I went to a junk yard and got into "lets change random parts until this problem is resolved, because I don't give a f*** anymore mode"


I changed out my Intake air controller, I changed out my Fuel Pressure Regulator with a rusty junk yard one, still have to change that back now.. I changed out my front o2 sensor. I heard from someone on here that the ones from Autozone don't work.

After changing out my o2 sensor, my car is running like a dream again. here's the parts I've changed which made a difference/lessons learned

1. Breather hose was too long, causing oil vapor to pool up into drips, then run down to the filter, get revaporized, and dirty my MAF sensor. My bad.. I didn't know that would have been a problem.

2. New plug wires (5,000 miles old), reading EXCESSIVLY high ohm readings, 15,000 from the shortest one, which is like twice what it should read. They were bought at advanced auto parts. I bought the plug wires because they were blue. I talked to the manager, I returned them and bought the most expensive ones they had.

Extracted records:
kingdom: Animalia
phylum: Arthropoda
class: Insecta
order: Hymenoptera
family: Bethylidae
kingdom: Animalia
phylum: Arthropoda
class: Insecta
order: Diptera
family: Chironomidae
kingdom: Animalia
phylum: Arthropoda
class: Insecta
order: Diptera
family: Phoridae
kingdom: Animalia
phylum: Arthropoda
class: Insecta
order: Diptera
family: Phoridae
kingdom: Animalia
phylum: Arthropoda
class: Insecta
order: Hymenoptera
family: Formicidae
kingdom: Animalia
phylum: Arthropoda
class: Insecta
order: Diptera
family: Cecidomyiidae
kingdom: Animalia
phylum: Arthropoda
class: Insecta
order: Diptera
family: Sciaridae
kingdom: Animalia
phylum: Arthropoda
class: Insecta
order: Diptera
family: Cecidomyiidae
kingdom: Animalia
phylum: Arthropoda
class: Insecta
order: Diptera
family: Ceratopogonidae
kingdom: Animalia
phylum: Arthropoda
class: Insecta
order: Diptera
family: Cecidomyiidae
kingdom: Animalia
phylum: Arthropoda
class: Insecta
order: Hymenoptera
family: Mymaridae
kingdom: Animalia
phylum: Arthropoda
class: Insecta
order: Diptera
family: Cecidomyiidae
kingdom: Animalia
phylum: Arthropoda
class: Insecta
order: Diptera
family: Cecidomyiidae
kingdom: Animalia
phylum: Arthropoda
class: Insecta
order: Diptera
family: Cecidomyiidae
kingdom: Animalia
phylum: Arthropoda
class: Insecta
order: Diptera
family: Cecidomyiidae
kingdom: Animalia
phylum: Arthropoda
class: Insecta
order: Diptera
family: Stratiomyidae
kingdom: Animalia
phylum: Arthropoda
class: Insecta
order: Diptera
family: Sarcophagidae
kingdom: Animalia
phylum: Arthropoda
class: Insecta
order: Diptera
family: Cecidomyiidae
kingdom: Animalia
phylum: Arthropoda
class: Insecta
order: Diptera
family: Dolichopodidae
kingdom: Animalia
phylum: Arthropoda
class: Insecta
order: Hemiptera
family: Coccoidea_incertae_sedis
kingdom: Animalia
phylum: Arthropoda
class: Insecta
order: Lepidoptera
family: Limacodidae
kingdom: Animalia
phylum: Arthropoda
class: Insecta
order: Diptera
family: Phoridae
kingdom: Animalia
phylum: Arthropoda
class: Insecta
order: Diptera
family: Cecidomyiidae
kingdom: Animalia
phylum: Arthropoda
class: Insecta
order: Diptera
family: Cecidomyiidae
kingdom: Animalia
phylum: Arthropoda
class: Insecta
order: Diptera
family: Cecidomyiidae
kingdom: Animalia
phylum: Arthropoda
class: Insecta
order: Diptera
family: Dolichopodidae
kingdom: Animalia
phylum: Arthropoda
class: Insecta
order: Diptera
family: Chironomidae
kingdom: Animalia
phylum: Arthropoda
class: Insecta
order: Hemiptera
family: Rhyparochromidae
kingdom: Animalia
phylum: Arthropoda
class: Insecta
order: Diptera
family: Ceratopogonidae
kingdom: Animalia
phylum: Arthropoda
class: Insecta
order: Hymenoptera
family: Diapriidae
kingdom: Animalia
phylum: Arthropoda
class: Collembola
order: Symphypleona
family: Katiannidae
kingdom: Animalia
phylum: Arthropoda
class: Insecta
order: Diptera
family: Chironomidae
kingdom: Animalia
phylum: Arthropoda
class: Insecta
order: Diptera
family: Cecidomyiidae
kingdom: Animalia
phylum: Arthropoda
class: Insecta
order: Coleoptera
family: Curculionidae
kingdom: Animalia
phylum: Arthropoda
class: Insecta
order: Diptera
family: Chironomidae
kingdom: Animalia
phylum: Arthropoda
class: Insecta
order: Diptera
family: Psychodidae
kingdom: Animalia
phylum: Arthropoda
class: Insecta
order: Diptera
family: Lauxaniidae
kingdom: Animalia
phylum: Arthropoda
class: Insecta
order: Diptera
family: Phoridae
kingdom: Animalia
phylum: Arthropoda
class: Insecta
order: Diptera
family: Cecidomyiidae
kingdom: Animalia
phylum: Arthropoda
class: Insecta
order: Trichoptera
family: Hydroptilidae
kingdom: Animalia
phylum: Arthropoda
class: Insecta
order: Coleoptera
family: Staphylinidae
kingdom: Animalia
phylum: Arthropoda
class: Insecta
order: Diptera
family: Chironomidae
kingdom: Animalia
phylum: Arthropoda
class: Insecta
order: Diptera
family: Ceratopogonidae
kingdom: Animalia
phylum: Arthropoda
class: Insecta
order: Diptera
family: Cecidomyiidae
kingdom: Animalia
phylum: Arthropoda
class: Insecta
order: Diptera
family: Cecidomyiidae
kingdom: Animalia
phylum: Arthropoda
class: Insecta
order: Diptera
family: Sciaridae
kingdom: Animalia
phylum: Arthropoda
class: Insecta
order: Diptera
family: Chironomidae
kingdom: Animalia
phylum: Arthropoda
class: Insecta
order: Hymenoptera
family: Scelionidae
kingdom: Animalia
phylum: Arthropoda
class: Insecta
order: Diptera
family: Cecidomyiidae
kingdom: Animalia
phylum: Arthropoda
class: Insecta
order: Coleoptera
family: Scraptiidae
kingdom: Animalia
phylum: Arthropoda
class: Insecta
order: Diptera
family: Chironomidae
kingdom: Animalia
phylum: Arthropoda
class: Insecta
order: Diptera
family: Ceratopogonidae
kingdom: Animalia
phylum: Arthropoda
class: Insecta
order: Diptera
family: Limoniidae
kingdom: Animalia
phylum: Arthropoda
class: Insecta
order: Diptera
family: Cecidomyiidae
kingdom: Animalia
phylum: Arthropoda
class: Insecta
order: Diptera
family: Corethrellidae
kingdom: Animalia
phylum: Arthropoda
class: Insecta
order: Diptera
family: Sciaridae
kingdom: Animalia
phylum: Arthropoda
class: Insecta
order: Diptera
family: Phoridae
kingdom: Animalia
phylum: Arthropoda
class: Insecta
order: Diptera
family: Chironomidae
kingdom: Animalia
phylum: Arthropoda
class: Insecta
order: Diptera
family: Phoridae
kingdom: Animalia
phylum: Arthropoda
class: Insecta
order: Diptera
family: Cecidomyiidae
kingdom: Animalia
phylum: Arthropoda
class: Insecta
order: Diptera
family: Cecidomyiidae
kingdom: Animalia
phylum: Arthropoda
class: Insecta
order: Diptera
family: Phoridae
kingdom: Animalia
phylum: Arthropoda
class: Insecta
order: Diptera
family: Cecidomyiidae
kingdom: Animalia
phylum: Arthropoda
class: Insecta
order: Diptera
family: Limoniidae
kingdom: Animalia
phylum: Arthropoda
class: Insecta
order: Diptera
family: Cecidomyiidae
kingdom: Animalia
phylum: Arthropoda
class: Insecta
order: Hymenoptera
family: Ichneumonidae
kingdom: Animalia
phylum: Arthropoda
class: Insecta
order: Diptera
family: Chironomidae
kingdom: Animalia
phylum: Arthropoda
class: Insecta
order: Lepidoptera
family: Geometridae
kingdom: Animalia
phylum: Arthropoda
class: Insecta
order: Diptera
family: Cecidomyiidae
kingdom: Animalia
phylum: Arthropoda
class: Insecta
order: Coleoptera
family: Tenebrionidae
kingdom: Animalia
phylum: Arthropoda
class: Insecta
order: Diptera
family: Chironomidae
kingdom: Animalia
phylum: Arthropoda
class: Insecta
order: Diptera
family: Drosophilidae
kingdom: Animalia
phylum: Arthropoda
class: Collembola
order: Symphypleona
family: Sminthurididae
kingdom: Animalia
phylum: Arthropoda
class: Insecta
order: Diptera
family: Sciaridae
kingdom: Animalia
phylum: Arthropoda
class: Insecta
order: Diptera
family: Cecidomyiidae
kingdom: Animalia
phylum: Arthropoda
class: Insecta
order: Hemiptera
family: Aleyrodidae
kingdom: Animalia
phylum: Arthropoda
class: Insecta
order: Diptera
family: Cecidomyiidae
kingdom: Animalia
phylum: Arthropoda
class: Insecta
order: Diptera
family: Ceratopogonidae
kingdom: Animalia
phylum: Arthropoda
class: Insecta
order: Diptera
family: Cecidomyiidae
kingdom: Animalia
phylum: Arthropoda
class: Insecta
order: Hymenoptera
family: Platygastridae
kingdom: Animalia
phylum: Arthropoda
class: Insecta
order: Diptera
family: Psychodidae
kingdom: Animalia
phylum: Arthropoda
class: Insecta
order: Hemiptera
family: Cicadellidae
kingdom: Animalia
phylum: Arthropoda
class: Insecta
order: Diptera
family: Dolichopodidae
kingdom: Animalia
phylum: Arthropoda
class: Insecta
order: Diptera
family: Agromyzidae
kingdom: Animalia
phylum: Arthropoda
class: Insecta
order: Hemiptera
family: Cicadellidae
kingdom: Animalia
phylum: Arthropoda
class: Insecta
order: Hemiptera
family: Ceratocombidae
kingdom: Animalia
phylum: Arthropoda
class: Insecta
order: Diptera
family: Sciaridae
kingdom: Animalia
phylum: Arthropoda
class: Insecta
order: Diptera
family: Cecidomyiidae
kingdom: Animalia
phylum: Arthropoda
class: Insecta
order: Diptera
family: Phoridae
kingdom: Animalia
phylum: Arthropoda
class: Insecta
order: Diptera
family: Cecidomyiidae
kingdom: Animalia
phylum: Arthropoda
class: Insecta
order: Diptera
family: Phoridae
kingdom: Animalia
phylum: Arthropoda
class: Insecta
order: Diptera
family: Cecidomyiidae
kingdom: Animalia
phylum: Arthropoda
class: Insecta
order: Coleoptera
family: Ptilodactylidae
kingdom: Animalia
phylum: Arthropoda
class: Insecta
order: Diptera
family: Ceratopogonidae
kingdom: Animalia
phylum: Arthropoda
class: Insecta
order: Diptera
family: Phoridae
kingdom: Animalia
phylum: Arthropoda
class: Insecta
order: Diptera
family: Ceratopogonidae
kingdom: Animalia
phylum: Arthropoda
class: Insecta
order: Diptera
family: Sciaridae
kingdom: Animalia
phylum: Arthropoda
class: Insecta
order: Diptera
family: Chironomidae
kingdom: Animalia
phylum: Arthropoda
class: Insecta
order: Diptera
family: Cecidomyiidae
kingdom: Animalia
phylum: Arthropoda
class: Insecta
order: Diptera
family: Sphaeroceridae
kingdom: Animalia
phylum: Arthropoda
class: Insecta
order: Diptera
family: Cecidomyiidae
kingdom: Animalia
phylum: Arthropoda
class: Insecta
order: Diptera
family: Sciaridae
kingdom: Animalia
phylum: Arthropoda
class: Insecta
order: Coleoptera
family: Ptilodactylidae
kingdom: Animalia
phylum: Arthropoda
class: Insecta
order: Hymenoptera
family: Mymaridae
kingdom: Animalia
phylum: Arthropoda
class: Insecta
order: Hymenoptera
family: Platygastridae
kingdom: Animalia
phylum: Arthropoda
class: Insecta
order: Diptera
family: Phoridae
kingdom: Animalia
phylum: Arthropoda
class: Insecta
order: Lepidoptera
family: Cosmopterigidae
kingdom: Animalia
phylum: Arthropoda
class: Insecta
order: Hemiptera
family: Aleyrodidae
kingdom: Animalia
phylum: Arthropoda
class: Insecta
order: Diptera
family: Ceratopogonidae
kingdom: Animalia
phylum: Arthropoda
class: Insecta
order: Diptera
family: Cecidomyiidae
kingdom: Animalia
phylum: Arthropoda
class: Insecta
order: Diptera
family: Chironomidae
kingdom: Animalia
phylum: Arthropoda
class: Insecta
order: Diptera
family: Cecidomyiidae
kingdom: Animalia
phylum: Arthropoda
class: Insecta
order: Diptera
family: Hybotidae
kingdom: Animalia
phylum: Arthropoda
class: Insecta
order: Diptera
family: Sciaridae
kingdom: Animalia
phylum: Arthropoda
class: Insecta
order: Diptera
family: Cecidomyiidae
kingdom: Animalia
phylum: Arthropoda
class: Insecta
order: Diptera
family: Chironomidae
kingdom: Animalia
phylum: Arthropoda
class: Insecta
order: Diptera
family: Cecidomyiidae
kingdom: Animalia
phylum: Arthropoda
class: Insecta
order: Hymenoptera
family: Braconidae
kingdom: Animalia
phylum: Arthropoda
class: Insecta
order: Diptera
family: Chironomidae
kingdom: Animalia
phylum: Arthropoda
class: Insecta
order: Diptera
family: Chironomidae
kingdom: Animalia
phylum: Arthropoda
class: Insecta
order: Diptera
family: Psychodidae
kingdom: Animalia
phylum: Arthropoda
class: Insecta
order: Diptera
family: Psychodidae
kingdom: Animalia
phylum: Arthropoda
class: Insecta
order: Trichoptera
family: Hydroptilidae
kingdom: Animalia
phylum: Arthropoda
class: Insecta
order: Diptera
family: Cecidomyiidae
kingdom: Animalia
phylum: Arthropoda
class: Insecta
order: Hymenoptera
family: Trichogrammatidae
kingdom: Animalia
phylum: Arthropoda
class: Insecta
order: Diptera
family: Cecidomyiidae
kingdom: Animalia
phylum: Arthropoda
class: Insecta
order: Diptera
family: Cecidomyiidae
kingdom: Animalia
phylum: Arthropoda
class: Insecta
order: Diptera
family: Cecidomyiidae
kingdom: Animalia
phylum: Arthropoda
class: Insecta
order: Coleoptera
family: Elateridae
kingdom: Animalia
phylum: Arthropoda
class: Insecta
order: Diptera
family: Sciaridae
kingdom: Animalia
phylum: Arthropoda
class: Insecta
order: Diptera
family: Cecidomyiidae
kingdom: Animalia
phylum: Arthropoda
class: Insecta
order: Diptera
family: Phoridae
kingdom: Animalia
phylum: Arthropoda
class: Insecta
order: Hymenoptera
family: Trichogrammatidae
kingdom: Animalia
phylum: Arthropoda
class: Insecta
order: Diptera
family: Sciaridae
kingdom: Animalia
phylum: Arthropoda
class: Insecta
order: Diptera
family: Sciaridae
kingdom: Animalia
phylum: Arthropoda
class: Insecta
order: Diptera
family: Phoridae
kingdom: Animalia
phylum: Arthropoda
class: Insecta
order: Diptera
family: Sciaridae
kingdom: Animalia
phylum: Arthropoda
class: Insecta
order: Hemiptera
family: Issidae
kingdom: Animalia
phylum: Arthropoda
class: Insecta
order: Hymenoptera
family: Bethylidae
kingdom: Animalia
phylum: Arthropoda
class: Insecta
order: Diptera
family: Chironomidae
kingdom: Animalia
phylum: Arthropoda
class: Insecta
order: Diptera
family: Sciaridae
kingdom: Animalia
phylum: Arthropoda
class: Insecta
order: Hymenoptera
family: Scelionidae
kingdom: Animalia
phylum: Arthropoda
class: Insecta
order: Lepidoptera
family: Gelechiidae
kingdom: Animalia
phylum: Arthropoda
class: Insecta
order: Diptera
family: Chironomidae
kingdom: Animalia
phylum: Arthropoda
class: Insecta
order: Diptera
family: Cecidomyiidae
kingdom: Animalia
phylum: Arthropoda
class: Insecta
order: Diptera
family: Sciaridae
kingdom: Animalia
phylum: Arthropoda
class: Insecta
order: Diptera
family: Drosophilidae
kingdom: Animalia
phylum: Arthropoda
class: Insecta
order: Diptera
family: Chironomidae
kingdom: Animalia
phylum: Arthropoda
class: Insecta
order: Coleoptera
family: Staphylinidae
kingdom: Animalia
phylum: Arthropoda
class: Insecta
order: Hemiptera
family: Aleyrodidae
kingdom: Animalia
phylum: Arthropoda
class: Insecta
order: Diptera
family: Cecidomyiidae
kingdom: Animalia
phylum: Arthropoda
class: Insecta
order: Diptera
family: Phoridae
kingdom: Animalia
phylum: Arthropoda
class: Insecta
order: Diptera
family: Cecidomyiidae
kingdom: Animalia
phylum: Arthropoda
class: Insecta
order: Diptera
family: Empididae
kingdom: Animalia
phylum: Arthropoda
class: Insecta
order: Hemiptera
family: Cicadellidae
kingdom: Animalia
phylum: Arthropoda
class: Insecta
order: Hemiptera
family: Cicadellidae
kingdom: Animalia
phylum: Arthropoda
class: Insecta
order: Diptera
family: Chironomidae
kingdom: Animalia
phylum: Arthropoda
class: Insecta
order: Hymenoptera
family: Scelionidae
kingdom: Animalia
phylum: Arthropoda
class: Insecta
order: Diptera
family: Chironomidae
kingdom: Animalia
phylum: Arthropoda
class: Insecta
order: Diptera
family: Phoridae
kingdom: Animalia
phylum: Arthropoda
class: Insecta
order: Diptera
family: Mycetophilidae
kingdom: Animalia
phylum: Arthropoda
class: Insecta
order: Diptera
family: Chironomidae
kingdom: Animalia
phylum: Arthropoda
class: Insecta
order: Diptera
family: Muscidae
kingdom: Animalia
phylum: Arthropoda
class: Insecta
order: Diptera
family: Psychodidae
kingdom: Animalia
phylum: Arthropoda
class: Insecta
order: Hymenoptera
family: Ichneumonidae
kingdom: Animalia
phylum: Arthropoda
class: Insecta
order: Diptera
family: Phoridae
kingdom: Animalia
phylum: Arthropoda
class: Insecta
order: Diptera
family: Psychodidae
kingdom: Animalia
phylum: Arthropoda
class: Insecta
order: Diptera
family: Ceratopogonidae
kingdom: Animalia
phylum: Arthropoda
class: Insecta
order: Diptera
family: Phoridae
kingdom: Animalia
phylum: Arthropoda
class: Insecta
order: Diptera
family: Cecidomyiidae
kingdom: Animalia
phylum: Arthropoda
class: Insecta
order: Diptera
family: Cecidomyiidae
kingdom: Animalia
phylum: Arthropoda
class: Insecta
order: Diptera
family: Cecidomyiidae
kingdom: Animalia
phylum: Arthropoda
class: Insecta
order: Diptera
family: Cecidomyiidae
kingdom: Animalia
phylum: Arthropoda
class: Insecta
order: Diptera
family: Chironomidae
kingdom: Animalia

**SET OF TASKS**
1. For the car repair post, does each statement agree with it? Answer yes or no for each and quote the words that decide it.
(a) The front o2 sensor was replaced.
(b) The plug wires came from Autozone.
(c) The breather hose was too short.
2. Write the next part of the car repair post, picking up right after its last sentence.
The records have nothing to do with this.

**RESPONSES IN ORDER**
1.
(a) Yes: "I changed out my front o2 sensor."
(b) No: "They were bought at advanced auto parts."
(c) No: "Breather hose was too long"

2.
3. Motor mounts: were worn and causing excessive engine rolling when acellerating hard, which is actually what motivated me to start getting my car in perfect working order. Once I had changed them out and still had engine problems, it prompted me to start troubleshooting elsewhere

4. f*** autozone for front o2 sensors. You know what, just f*** autozone. I hate them. I spent so much time worrying about things that were completely unrelated. Rough transition from closed loop to open loop, I'd brickwall randomly, my engine sounded funny, my exhaust smelled badly. I do believe autozone has a rear o2 sensor instead of a front o2 sensor for bank1 sensor 1 on our cars. This caused my car to run very rich durring closed loop, and the transition from open loop to closed loop was very rough.

OBD-II did not detect the problem. In fact, the reason I changed it out was because one day my old o2 sensor up and died on me. Even though, it was replaced with a funked up autozone replacement, it ran better then before so I had no complaints. That o2 sensor complicated things so much, and there's no way you can test it either.

Now i've got to change out my FPR and my IAC because it feels dirty driving around with junkyard parts on my car. If you look at my engine, it's so clean and then those two pieces of rusty crap. Then after all of that, I've got to go to hyundai and spend $80 (yeah, military discount + shop discount for doing my work at the auto craft shop), to get a new o2 sensor because it also feels dirty.... Just to get back to where I was if i had never went to autozone.

Autozone would be happy to call it defective and give me another one... I think we as a community have established that autozone o2 sensors don't work. I'm not the first, it was said to me before. It fixed my problem and the CEL went out though.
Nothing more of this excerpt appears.